Phagwah on parade

By Sarina Trangle

Revelers from Canada to California flocked to Richmond Hill Sunday to usher in spring with a parade dominated by DJs, drum ensembles, colorful powders and dancing in the streets.

Though many among the thousands lining Liberty Avenue hailed from the Guyanese enclave of Richmond Hill, others traveled hours to mark the Phagwah Festival among fellow Indo-Caribbeans.

Tara Tirbeni, who flew in from Canada, said she enjoyed marking the Hindu celebration of the triumph of good over evil and the beginning of spring in Queens.

“There’s nothing like this in Canada,” Tirbeni said, while twirling her hands in the air to the rhythm of a passing float.

For 26 years, Richmond Hill has marked Phagwah with a parade and informal color war, where passers-by fling bright powders and occasionally use water guns full of dyed liquids to paint one another.

The tradition dates back to India, where Hindus mark the holiday known as Holi by wearing all white and throwing a liquid red dye called abeer on each other. Indians brought the tradition with them when they migrated to the Caribbean.

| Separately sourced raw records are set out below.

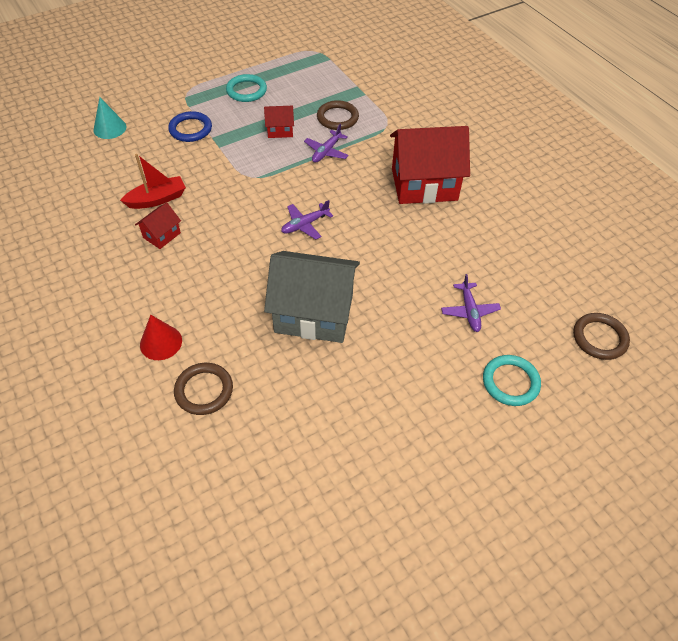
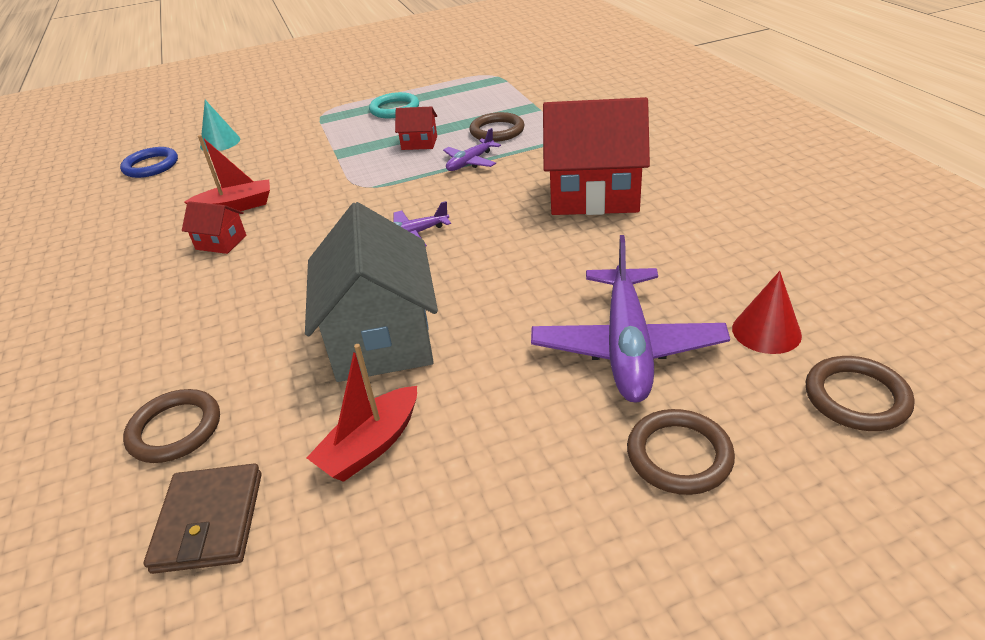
camera: 15 degrees right, 15 degrees down
(161, 235) = (221, 242): red house -> red house turned 60 degrees clockwise
(161, 342) = (150, 363): red cone -> red cone (766, 331)
(190, 129) = (312, 143): blue ring -> blue ring (151, 166)
(255, 447) = (209, 521): none -> brown wallet
(314, 313) = (382, 338): grey house -> grey house turned 60 degrees clockwise
(334, 391) = (371, 445): none -> red boat
(469, 311) = (627, 346): purple plane -> purple plane, size x1.96
(510, 382) = (679, 455): turquoise ring -> brown ring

It has since traveled with Indo-Caribbeans to Queens, where Phagwah Festival has grown to attract revelers of many backgrounds and became a showcase of Southeast Asian and Caribbean cultures.

Leila Zayas, a Long Island resident, and her relatives toasted spring with small cups of beer. She marveled at the parade marching by, saying that on the island there are no floats.

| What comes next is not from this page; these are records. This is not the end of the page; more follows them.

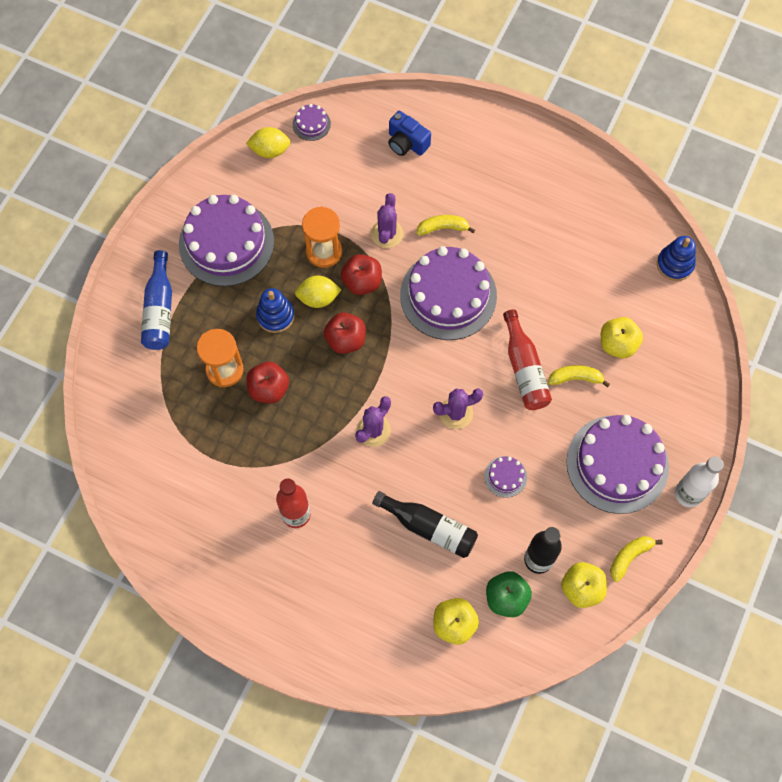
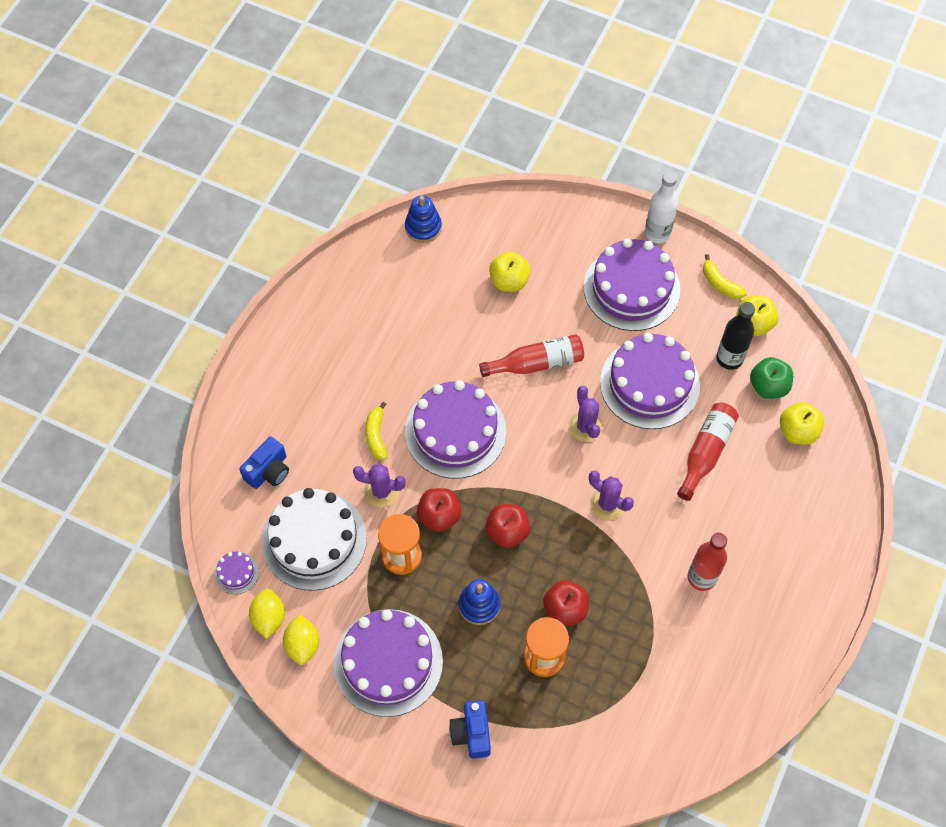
camera: 90 degrees left, 5 degrees down
(160, 310) = (472, 733): blue bottle -> blue camera
(318, 298) = (458, 561): yellow lemon -> yellow lemon (303, 645)
(340, 181) = (314, 540): none -> white cake
(429, 527) = (706, 452): black bottle -> red bottle
(505, 476) = (649, 383): purple cake -> purple cake, size x2.40
(575, 378) = (545, 319): yellow banana -> none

“It’s bigger here than in Guyana,” Zayas said.

Tanesha Sookram, 22, and her family traveled more than three hours from New Jersey. She said she still remembered the last time they came to Richmond Hill for the occasion a decade ago and she was covered in powder in Phil “Scooter” Rizzuto Park.

“I’ve been looking forward to this since I was 12,” she said.

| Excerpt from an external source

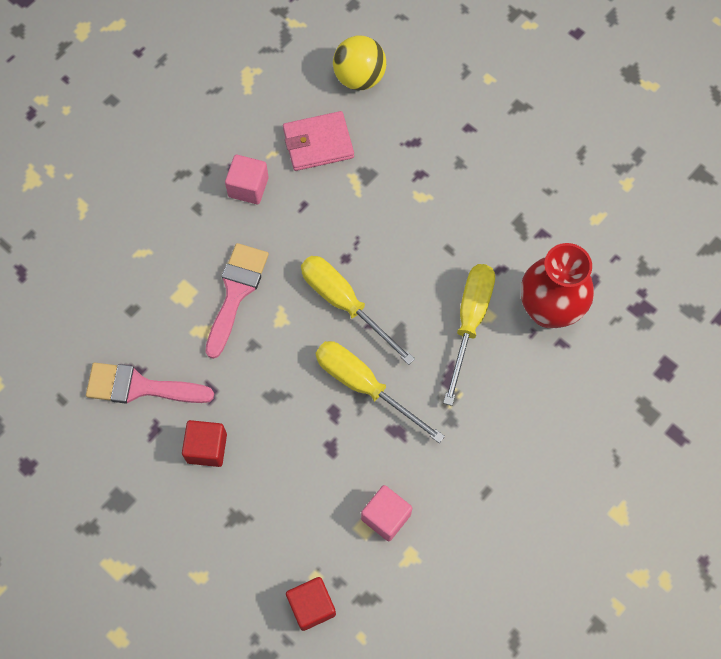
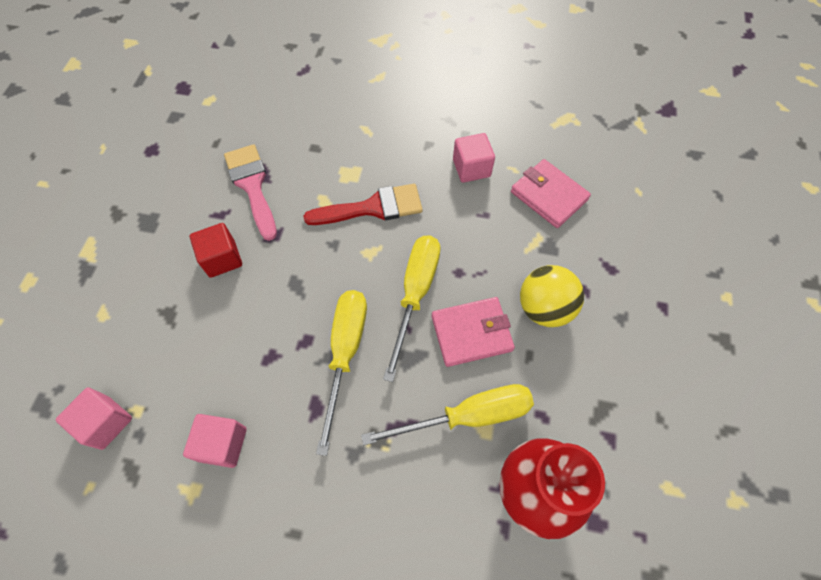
camera: 60 degrees right, 5 degrees down
(236, 292) = (373, 208): pink brush -> red brush
(311, 606) = (106, 422): red cube -> pink cube
(359, 77) = (634, 194): yellow ball -> yellow ball (544, 308)
(405, 280) = (471, 333): none -> pink wallet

As the parade proceeded from Liberty Avenue near 133rd Street toward 125th Street and then north to the park, many spectators joined the march, belting out lyrics from Hindu and American songs and waving flags from Guyana, Trinidad and Tobago, Suriname and Jamaica.

Once in the park, crowds gathered to watch dancers perform on stage and hear from officials hailing from Guyana to the upstate city of Schenectady.

Borough President Melinda Katz and City Councilmen Ruben Wills (D-Jamaica) and Eric Ulrich (R-Ozone Park) wished attendees a happy spring and praised the traditions immigrants have brought to the borough.

“We are a better city because of you,” Ulrich said.

John Mootooveren, the first Guyanese-American elected to the Schenectady City Council, was greeted with applause when he described himself as “a proud Hindu.”

Richmond Hill leaders have spent years encouraging the Indo-Caribbean community to participate in the census, with the hopes that more accurate demographic statistics would help them amend city and state political districts and field Guyanese candidates.

To date, Richmond Hill is split between four Council and six state Assembly districts, according to Vishnu Mahadeo, founder of the neighborhood’s Economic Development Council.

Despite grandstanding from politicians and candidates, including Grant Lally, who is challenging U.S. Rep. Steve Israel (D-Melville), many in the park preferred to party.

Latchmin Sultan threw powder into the air, dancing as it rained down on her and her friends.

The Richmond Hill resident said she could not get off from work early enough to watch the parade, but took off in time to watch the performances in the park.

“Today is really exciting, just so many people, everyone’s so happy,” she said.